Fiasko szczytu klimatycznego. Świat czeka daleka droga do porozumienia ws. redukcji CO2
Fot. Adobe Stock. Data dodania: 20 września 2022

Zrezygnowano z liczbowych celów redukcji emisji gazów cieplarnianych w skali całego świata. Ograniczono się jedynie do zapisu, że działania na rzecz ich zmniejszenia powinny być wystarczające, aby wzrost temperatury na świecie do 2050 r. nie przekroczył 2 st. C w porównaniu z epoką przedindustrialną.

Po dwóch tygodniach obrad szczyt klimatyczny w Kopenhadze zakończył się w sobotę około godziny 15.30 czasu polskiego zatwierdzeniem w drodze specjalnej procedury porozumienia w sprawie klimatu, uzgodnionego wcześniej przez grupę krajów o najbardziej rozwiniętych gospodarkach. Nie doszło jednak do ustalenia wiążących redukcji CO2 po roku 2012.

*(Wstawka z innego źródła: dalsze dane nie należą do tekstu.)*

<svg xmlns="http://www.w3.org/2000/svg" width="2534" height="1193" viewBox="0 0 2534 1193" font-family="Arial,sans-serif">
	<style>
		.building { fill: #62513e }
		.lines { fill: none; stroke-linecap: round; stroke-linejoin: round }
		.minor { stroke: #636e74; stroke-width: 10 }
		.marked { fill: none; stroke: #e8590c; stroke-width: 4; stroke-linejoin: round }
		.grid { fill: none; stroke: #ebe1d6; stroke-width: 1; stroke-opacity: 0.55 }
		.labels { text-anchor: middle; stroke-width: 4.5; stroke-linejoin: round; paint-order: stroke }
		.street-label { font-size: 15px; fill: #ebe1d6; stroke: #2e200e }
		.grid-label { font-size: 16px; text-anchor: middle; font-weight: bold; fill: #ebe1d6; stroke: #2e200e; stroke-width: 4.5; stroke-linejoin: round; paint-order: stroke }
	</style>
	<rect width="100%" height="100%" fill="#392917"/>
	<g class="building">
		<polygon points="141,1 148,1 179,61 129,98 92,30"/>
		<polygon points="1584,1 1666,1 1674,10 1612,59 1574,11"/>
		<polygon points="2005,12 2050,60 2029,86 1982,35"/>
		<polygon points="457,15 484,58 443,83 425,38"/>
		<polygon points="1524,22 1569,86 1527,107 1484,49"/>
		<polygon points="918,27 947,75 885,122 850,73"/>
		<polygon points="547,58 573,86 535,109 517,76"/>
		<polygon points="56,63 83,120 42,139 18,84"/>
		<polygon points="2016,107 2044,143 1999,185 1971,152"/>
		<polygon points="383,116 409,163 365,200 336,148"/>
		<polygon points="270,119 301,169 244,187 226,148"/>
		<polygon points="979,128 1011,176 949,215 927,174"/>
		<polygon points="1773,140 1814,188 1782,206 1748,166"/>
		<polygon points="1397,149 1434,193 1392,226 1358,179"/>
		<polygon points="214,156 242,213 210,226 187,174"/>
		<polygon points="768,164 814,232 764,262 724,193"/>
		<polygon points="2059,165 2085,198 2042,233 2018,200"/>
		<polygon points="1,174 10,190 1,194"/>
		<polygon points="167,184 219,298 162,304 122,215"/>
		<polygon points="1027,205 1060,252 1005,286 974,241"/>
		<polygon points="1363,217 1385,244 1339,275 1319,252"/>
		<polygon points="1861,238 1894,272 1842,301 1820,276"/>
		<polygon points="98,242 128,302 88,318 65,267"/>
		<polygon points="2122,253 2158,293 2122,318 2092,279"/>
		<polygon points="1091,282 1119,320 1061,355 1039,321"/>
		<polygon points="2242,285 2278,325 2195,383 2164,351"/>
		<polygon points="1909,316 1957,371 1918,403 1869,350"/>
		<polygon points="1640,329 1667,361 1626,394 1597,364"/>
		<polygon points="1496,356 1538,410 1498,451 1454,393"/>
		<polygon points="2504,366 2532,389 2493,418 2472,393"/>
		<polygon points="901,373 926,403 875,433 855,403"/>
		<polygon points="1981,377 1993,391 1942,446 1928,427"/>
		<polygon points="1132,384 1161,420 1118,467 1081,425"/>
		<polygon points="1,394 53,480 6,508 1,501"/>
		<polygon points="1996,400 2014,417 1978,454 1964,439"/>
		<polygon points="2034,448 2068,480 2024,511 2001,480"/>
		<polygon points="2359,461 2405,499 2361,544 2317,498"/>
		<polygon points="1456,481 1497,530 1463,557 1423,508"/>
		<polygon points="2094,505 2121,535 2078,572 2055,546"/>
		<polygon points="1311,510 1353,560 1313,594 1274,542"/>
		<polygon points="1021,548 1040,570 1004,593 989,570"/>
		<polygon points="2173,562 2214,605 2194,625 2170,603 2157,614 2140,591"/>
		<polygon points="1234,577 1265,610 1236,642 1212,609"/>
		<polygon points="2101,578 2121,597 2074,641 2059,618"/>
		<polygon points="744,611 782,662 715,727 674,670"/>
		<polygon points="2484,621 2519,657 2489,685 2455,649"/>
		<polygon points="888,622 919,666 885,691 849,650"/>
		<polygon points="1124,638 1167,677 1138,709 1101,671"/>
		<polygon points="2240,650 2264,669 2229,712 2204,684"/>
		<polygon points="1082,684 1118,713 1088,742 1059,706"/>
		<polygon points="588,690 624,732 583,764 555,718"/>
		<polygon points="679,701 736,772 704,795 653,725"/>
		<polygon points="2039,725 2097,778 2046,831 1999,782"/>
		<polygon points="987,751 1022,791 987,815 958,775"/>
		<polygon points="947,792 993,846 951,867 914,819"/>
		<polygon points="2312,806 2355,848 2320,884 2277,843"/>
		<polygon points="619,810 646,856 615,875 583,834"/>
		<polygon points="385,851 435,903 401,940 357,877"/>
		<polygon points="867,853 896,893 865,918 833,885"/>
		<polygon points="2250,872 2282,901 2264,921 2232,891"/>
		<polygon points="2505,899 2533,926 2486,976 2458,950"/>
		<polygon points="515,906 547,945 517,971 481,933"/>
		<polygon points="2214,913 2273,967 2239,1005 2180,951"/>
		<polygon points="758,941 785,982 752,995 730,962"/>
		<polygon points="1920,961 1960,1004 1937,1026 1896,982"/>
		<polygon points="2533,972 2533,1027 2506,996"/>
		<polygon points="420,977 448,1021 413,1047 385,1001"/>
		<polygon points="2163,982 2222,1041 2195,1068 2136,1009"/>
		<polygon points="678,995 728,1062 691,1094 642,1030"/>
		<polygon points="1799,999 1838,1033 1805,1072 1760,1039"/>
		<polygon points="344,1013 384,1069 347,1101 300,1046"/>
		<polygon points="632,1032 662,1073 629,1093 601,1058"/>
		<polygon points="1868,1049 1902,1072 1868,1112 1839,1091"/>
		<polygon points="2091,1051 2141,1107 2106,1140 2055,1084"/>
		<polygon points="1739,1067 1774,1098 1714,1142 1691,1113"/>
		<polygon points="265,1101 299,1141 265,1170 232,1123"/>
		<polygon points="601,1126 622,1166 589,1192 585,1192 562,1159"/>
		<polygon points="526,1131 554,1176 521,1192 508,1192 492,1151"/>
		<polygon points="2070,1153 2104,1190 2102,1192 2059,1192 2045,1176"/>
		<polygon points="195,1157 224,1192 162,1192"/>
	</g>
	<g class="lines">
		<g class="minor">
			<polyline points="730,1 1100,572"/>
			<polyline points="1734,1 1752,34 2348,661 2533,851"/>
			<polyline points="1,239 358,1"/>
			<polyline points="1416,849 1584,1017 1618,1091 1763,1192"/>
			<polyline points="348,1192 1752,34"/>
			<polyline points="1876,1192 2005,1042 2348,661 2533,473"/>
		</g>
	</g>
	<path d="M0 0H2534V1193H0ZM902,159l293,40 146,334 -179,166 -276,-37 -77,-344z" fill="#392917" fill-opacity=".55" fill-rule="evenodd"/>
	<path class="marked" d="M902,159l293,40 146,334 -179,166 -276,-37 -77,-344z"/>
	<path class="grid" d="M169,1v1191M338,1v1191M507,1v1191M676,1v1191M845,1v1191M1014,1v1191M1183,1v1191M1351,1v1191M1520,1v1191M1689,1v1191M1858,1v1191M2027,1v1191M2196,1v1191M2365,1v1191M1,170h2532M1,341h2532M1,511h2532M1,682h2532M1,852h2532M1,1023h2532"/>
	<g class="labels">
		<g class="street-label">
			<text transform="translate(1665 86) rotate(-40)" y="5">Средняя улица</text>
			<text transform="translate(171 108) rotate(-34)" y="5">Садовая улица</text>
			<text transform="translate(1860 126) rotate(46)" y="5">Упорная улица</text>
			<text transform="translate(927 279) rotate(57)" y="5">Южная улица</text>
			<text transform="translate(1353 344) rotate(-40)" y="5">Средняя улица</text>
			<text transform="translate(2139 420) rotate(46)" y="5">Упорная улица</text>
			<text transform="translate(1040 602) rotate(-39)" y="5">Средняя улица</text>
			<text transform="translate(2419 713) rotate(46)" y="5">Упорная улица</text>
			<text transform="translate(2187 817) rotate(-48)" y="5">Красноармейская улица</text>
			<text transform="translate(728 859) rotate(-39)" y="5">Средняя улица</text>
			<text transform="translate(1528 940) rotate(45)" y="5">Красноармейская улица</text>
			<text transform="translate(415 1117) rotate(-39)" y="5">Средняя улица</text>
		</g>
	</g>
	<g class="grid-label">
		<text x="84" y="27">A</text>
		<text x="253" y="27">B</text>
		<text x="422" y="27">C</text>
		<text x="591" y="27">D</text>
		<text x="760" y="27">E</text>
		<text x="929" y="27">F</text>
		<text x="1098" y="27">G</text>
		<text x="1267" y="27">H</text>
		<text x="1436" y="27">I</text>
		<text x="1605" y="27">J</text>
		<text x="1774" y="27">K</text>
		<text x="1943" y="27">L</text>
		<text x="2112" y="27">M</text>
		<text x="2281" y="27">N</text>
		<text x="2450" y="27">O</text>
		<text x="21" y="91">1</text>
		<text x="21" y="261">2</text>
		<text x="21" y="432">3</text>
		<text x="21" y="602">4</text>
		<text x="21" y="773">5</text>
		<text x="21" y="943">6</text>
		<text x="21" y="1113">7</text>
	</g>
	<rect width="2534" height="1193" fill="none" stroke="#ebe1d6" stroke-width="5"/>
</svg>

Uczestnicy szczytu zobowiązali się do starań i zakończenia prac nad uzgodnieniem do końca przyszłego roku nowego paktu klimatycznego, który ma zastąpić Protokół z Kioto i zobligować większą liczbę krajów oraz państwa uprzemysłowione do ostrzejszej redukcji emisji gazów cieplarnianych.

Sprawę tę podejmą w listopadzie 2010 roku uczestnicy konferencji w Meksyku (tzw. COP16).

Z braku możliwości przyjęcia formalnego, politycznego porozumienia w sprawie globalnego ocieplenia szczyt klimatyczny w Kopenhadze "odnotował" - jak to ujęto - dokument porozumienia przyjętego w nocy z piątku na sobotę przez grupę 28 najbardziej rozwiniętych krajów.

W myśl tej ugody, państwa uprzemysłowione wyasygnują w latach 2010-2012 30 mld dol, aby pomóc państwom wschodzącym dostosować się do zmian klimatycznych i z nimi walczyć. Przy tym, UE wyłoży 10, 6 mld dol., Japonia 11 mld dol. a USA 3, 6 mld dol. W latach 2012-2020 pomoc dla gospodarek wschodzących sięgnąć ma 100 mld. rocznie.

W Kopenhadze nie doszło jednak do ustalenia wiążących redukcji CO2 po roku 2012. W trzystronicowym dokumencie porozumienia zrezygnowano z liczbowych celów redukcji emisji gazów cieplarnianych w skali całego świata. Ograniczono się jedynie do zapisu, że działania na rzecz ich zmniejszenia powinny być wystarczające, aby wzrost temperatury na świecie do 2050 r. nie przekroczył 2 st. C w porównaniu z epoką przedindustrialną.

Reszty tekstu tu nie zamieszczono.